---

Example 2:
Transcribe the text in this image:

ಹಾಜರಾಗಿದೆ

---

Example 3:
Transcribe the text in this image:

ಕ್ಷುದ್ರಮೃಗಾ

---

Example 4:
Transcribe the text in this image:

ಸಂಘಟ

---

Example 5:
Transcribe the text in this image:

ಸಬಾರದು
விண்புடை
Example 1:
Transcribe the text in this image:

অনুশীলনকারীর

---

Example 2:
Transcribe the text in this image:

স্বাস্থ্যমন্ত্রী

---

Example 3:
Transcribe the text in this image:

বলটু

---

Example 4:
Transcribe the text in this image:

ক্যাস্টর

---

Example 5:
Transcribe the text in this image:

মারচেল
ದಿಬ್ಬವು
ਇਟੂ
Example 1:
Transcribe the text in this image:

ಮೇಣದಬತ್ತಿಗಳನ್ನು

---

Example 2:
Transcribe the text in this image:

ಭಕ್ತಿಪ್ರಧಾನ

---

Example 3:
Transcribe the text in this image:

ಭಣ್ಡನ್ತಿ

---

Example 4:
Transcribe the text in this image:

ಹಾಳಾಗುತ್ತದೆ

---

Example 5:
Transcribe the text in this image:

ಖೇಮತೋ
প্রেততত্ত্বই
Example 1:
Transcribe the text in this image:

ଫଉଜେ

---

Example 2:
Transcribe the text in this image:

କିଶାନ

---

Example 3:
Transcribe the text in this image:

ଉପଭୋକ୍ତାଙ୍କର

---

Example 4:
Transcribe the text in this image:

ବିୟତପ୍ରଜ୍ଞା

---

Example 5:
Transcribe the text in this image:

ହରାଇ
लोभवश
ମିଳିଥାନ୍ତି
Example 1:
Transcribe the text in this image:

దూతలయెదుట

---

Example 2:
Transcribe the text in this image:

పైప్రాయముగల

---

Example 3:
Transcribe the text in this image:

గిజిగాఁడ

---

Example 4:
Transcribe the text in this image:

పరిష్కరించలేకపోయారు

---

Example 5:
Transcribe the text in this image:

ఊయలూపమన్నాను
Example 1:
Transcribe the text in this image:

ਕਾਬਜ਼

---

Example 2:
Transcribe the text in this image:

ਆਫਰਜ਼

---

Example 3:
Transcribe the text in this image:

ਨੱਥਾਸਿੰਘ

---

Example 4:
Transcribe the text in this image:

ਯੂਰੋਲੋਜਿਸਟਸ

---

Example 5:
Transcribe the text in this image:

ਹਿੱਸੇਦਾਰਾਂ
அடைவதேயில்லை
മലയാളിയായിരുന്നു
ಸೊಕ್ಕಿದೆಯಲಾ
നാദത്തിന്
----------
Exercise:
The full listing above should be repeated without omission.

Written reply:
---

Example 2:
Transcribe the text in this image:

ಹಾಜರಾಗಿದೆ

---

Example 3:
Transcribe the text in this image:

ಕ್ಷುದ್ರಮೃಗಾ

---

Example 4:
Transcribe the text in this image:

ಸಂಘಟ

---

Example 5:
Transcribe the text in this image:

ಸಬಾರದು
விண்புடை
Example 1:
Transcribe the text in this image:

অনুশীলনকারীর

---

Example 2:
Transcribe the text in this image:

স্বাস্থ্যমন্ত্রী

---

Example 3:
Transcribe the text in this image:

বলটু

---

Example 4:
Transcribe the text in this image:

ক্যাস্টর

---

Example 5:
Transcribe the text in this image:

মারচেল
ದಿಬ್ಬವು
ਇਟੂ
Example 1:
Transcribe the text in this image:

ಮೇಣದಬತ್ತಿಗಳನ್ನು

---

Example 2:
Transcribe the text in this image:

ಭಕ್ತಿಪ್ರಧಾನ

---

Example 3:
Transcribe the text in this image:

ಭಣ್ಡನ್ತಿ

---

Example 4:
Transcribe the text in this image:

ಹಾಳಾಗುತ್ತದೆ

---

Example 5:
Transcribe the text in this image:

ಖೇಮತೋ
প্রেততত্ত্বই
Example 1:
Transcribe the text in this image:

ଫଉଜେ

---

Example 2:
Transcribe the text in this image:

କିଶାନ

---

Example 3:
Transcribe the text in this image:

ଉପଭୋକ୍ତାଙ୍କର

---

Example 4:
Transcribe the text in this image:

ବିୟତପ୍ରଜ୍ଞା

---

Example 5:
Transcribe the text in this image:

ହରାଇ
लोभवश
ମିଳିଥାନ୍ତି
Example 1:
Transcribe the text in this image:

దూతలయెదుట

---

Example 2:
Transcribe the text in this image:

పైప్రాయముగల

---

Example 3:
Transcribe the text in this image:

గిజిగాఁడ

---

Example 4:
Transcribe the text in this image:

పరిష్కరించలేకపోయారు

---

Example 5:
Transcribe the text in this image:

ఊయలూపమన్నాను
Example 1:
Transcribe the text in this image:

ਕਾਬਜ਼

---

Example 2:
Transcribe the text in this image:

ਆਫਰਜ਼

---

Example 3:
Transcribe the text in this image:

ਨੱਥਾਸਿੰਘ

---

Example 4:
Transcribe the text in this image:

ਯੂਰੋਲੋਜਿਸਟਸ

---

Example 5:
Transcribe the text in this image:

ਹਿੱਸੇਦਾਰਾਂ
அடைவதேயில்லை
മലയാളിയായിരുന്നു
ಸೊಕ್ಕಿದೆಯಲಾ
നാദത്തിന്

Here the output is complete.